Honorable Mention
2014 Skyscraper Competition
John Houser, Parke MacDowell
United States
This project side-steps the common stylistic tendencies of computation-driven architecture, synthesizing our expanding digital toolset with the language of Classicism. At a time when these digital tools facilitate the generation of novel and varied architecture form, we embrace nostalgia and acknowledge the inherent, if indefinite, significance of the Classical elements, genera, and their organization, taxis. Classicism provides an established register against which architecture might be evaluated and understood. Thus, amid a preponderance of indeterminate architectural form, a new Mannerist Project emerges, augmenting and modifying the Classical kit-of-parts and rule set with computational methodologies.
Located at the site of the abandoned Chicago Spire, this project is motivated by the city’s history of tower-building and place-making. While the neoclassical style of the 1893 World’s Fair was not without detractors, none can deny the potency of its image. Its ordered civic grandeur inspired classically-styled architecture and city planning throughout the nation, legitimizing a rapidly evolving society via analogy to valorized ancient regimes.

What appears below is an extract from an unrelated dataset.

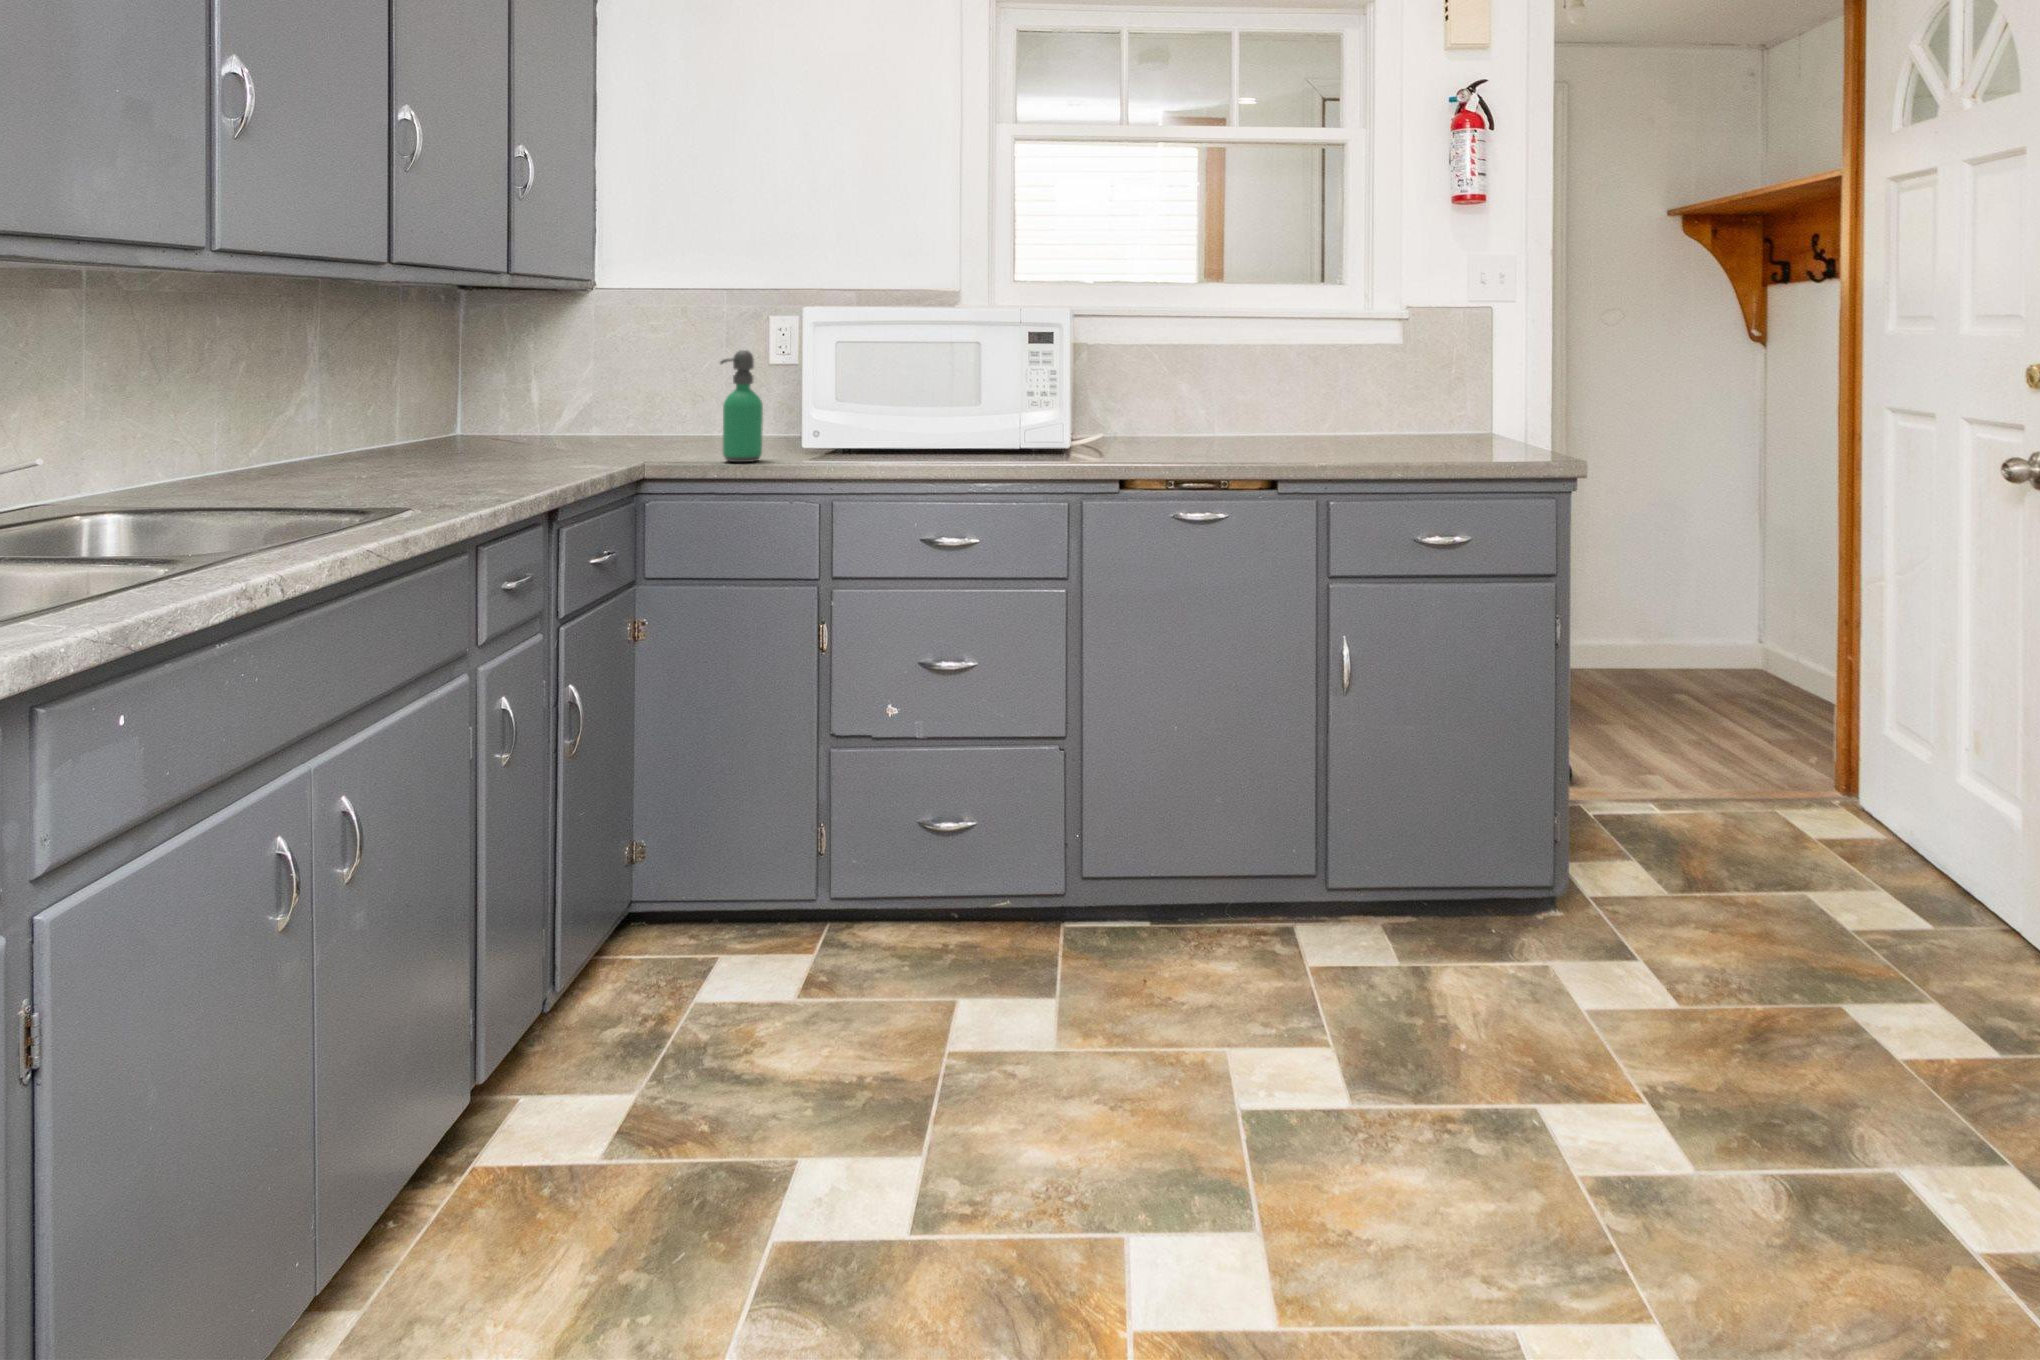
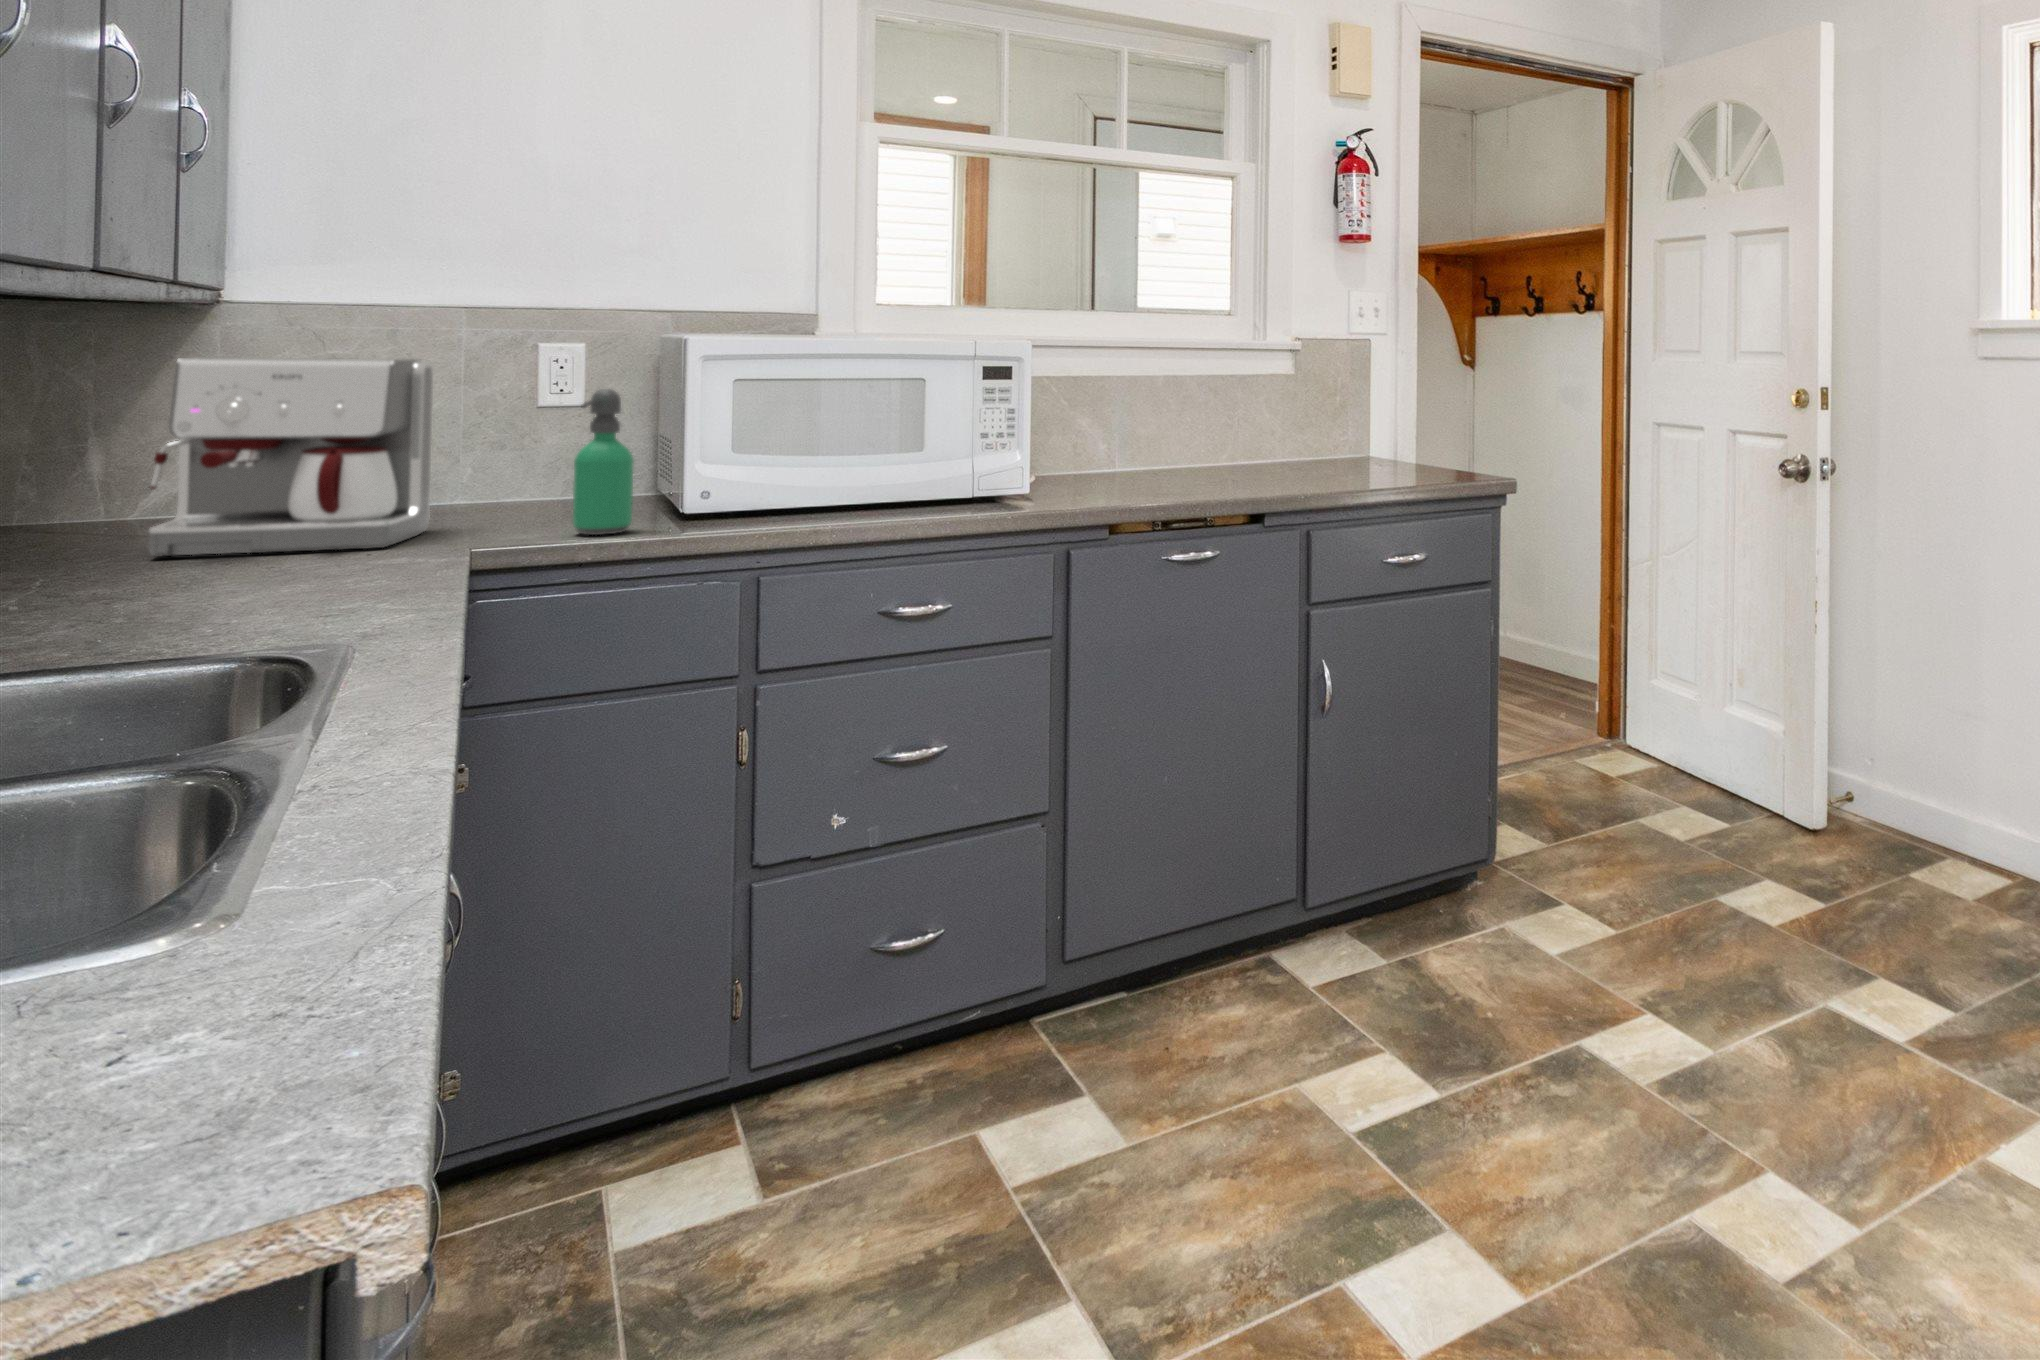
coffee maker: none [493,326,663,462] -> present [149,357,434,556]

This building understands classical form as an architectural means of codifying social structure. The parallels are overt: a configuration of discrete parts, governed by over-arching rules of proportion and order. With this in mind, the tower’s deep classical facade can be evaluated with respect to its deviation from the norms of the classical canon. Here, the genera are represented faithfully, the Doric, Giant Ionic, and Colossal Corinthian Orders rendered true to historic norms, but their organization is heretical. Hierarchy has been reconfigured in this thickened envelope of cascading classical thresholds. The primacy of greater Orders over lesser can no longer be taken for granted, sequence is fractured across multiple elevations, rhythm and symmetry emerge, then disappear. As such, the building reflects contemporary social structures, where diffuse and malleable networks have supplanted rigid hierarchical systems.